Exercise details: Put every line of the items below into a single numbered list, leaving out any blank lines.
------ Rows
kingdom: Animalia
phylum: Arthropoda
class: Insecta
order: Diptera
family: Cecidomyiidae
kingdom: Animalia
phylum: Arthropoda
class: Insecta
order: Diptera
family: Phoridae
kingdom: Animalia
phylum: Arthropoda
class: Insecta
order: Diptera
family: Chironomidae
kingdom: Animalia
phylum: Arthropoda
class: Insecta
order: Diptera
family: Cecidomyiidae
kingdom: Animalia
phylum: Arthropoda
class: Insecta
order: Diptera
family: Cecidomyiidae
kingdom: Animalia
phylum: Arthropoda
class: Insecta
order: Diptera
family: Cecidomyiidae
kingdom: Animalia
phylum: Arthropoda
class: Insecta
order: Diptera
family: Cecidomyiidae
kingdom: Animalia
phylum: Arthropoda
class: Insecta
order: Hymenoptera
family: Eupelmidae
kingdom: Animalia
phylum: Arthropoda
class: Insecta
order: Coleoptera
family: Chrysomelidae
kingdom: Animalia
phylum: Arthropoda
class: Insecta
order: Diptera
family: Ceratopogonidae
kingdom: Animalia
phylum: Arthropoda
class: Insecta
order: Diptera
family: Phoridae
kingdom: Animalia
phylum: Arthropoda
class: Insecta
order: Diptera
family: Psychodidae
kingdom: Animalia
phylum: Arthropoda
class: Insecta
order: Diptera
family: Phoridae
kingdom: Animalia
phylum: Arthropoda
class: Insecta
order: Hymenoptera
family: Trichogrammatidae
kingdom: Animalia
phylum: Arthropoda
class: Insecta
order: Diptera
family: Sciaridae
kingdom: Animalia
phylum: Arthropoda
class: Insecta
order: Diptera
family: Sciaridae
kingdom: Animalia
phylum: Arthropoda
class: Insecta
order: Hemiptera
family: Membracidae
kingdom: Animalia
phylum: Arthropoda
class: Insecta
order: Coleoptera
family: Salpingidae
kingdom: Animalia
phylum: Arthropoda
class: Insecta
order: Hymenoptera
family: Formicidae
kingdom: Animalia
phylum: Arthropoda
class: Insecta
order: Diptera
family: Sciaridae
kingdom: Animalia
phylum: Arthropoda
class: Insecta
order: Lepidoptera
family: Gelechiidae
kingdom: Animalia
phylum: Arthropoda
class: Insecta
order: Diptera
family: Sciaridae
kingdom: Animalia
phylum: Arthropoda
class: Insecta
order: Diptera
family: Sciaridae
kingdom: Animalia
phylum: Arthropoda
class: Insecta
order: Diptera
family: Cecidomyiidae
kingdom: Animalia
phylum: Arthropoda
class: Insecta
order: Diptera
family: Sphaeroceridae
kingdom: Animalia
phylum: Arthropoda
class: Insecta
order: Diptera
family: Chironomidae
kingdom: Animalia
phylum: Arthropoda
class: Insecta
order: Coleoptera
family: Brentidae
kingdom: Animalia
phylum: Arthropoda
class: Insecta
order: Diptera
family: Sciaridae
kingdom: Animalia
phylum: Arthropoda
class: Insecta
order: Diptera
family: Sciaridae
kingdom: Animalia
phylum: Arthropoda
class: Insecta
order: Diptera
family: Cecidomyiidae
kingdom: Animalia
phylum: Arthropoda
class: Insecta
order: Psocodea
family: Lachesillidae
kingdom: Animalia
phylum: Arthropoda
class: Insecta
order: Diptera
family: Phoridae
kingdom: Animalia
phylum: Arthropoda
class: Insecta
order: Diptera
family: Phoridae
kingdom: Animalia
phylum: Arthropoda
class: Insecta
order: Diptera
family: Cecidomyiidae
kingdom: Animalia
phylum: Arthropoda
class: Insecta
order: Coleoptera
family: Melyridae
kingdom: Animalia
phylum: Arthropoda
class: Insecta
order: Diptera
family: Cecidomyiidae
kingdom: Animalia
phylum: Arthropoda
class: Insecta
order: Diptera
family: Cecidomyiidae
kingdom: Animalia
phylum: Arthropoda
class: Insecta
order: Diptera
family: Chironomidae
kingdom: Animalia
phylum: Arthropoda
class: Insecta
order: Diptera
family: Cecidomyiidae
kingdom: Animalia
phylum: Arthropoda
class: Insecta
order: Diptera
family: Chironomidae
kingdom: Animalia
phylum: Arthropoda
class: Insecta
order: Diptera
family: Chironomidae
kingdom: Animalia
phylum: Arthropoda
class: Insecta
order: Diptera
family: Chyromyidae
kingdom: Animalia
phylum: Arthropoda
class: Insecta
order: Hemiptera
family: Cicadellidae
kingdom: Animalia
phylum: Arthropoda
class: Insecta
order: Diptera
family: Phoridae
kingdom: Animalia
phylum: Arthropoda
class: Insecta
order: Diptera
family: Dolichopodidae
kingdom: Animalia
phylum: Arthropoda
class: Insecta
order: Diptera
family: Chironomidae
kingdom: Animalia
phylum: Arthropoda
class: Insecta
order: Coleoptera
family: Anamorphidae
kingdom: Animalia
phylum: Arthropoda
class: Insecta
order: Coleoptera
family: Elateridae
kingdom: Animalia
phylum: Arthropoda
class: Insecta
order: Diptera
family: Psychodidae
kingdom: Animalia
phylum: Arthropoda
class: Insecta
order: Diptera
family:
------------
Answer in full:
1. kingdom: Animalia
2. phylum: Arthropoda
3. class: Insecta
4. order: Diptera
5. family: Cecidomyiidae
6. kingdom: Animalia
7. phylum: Arthropoda
8. class: Insecta
9. order: Diptera
10. family: Phoridae
11. kingdom: Animalia
12. phylum: Arthropoda
13. class: Insecta
14. order: Diptera
15. family: Chironomidae
16. kingdom: Animalia
17. phylum: Arthropoda
18. class: Insecta
19. order: Diptera
20. family: Cecidomyiidae
21. kingdom: Animalia
22. phylum: Arthropoda
23. class: Insecta
24. order: Diptera
25. family: Cecidomyiidae
26. kingdom: Animalia
27. phylum: Arthropoda
28. class: Insecta
29. order: Diptera
30. family: Cecidomyiidae
31. kingdom: Animalia
32. phylum: Arthropoda
33. class: Insecta
34. order: Diptera
35. family: Cecidomyiidae
36. kingdom: Animalia
37. phylum: Arthropoda
38. class: Insecta
39. order: Hymenoptera
40. family: Eupelmidae
41. kingdom: Animalia
42. phylum: Arthropoda
43. class: Insecta
44. order: Coleoptera
45. family: Chrysomelidae
46. kingdom: Animalia
47. phylum: Arthropoda
48. class: Insecta
49. order: Diptera
50. family: Ceratopogonidae
51. kingdom: Animalia
52. phylum: Arthropoda
53. class: Insecta
54. order: Diptera
55. family: Phoridae
56. kingdom: Animalia
57. phylum: Arthropoda
58. class: Insecta
59. order: Diptera
60. family: Psychodidae
61. kingdom: Animalia
62. phylum: Arthropoda
63. class: Insecta
64. order: Diptera
65. family: Phoridae
66. kingdom: Animalia
67. phylum: Arthropoda
68. class: Insecta
69. order: Hymenoptera
70. family: Trichogrammatidae
71. kingdom: Animalia
72. phylum: Arthropoda
73. class: Insecta
74. order: Diptera
75. family: Sciaridae
76. kingdom: Animalia
77. phylum: Arthropoda
78. class: Insecta
79. order: Diptera
80. family: Sciaridae
81. kingdom: Animalia
82. phylum: Arthropoda
83. class: Insecta
84. order: Hemiptera
85. family: Membracidae
86. kingdom: Animalia
87. phylum: Arthropoda
88. class: Insecta
89. order: Coleoptera
90. family: Salpingidae
91. kingdom: Animalia
92. phylum: Arthropoda
93. class: Insecta
94. order: Hymenoptera
95. family: Formicidae
96. kingdom: Animalia
97. phylum: Arthropoda
98. class: Insecta
99. order: Diptera
100. family: Sciaridae
101. kingdom: Animalia
102. phylum: Arthropoda
103. class: Insecta
104. order: Lepidoptera
105. family: Gelechiidae
106. kingdom: Animalia
107. phylum: Arthropoda
108. class: Insecta
109. order: Diptera
110. family: Sciaridae
111. kingdom: Animalia
112. phylum: Arthropoda
113. class: Insecta
114. order: Diptera
115. family: Sciaridae
116. kingdom: Animalia
117. phylum: Arthropoda
118. class: Insecta
119. order: Diptera
120. family: Cecidomyiidae
121. kingdom: Animalia
122. phylum: Arthropoda
123. class: Insecta
124. order: Diptera
125. family: Sphaeroceridae
126. kingdom: Animalia
127. phylum: Arthropoda
128. class: Insecta
129. order: Diptera
130. family: Chironomidae
131. kingdom: Animalia
132. phylum: Arthropoda
133. class: Insecta
134. order: Coleoptera
135. family: Brentidae
136. kingdom: Animalia
137. phylum: Arthropoda
138. class: Insecta
139. order: Diptera
140. family: Sciaridae
141. kingdom: Animalia
142. phylum: Arthropoda
143. class: Insecta
144. order: Diptera
145. family: Sciaridae
146. kingdom: Animalia
147. phylum: Arthropoda
148. class: Insecta
149. order: Diptera
150. family: Cecidomyiidae
151. kingdom: Animalia
152. phylum: Arthropoda
153. class: Insecta
154. order: Psocodea
155. family: Lachesillidae
156. kingdom: Animalia
157. phylum: Arthropoda
158. class: Insecta
159. order: Diptera
160. family: Phoridae
161. kingdom: Animalia
162. phylum: Arthropoda
163. class: Insecta
164. order: Diptera
165. family: Phoridae
166. kingdom: Animalia
167. phylum: Arthropoda
168. class: Insecta
169. order: Diptera
170. family: Cecidomyiidae
171. kingdom: Animalia
172. phylum: Arthropoda
173. class: Insecta
174. order: Coleoptera
175. family: Melyridae
176. kingdom: Animalia
177. phylum: Arthropoda
178. class: Insecta
179. order: Diptera
180. family: Cecidomyiidae
181. kingdom: Animalia
182. phylum: Arthropoda
183. class: Insecta
184. order: Diptera
185. family: Cecidomyiidae
186. kingdom: Animalia
187. phylum: Arthropoda
188. class: Insecta
189. order: Diptera
190. family: Chironomidae
191. kingdom: Animalia
192. phylum: Arthropoda
193. class: Insecta
194. order: Diptera
195. family: Cecidomyiidae
196. kingdom: Animalia
197. phylum: Arthropoda
198. class: Insecta
199. order: Diptera
200. family: Chironomidae
201. kingdom: Animalia
202. phylum: Arthropoda
203. class: Insecta
204. order: Diptera
205. family: Chironomidae
206. kingdom: Animalia
207. phylum: Arthropoda
208. class: Insecta
209. order: Diptera
210. family: Chyromyidae
211. kingdom: Animalia
212. phylum: Arthropoda
213. class: Insecta
214. order: Hemiptera
215. family: Cicadellidae
216. kingdom: Animalia
217. phylum: Arthropoda
218. class: Insecta
219. order: Diptera
220. family: Phoridae
221. kingdom: Animalia
222. phylum: Arthropoda
223. class: Insecta
224. order: Diptera
225. family: Dolichopodidae
226. kingdom: Animalia
227. phylum: Arthropoda
228. class: Insecta
229. order: Diptera
230. family: Chironomidae
231. kingdom: Animalia
232. phylum: Arthropoda
233. class: Insecta
234. order: Coleoptera
235. family: Anamorphidae
236. kingdom: Animalia
237. phylum: Arthropoda
238. class: Insecta
239. order: Coleoptera
240. family: Elateridae
241. kingdom: Animalia
242. phylum: Arthropoda
243. class: Insecta
244. order: Diptera
245. family: Psychodidae
246. kingdom: Animalia
247. phylum: Arthropoda
248. class: Insecta
249. order: Diptera
250. family:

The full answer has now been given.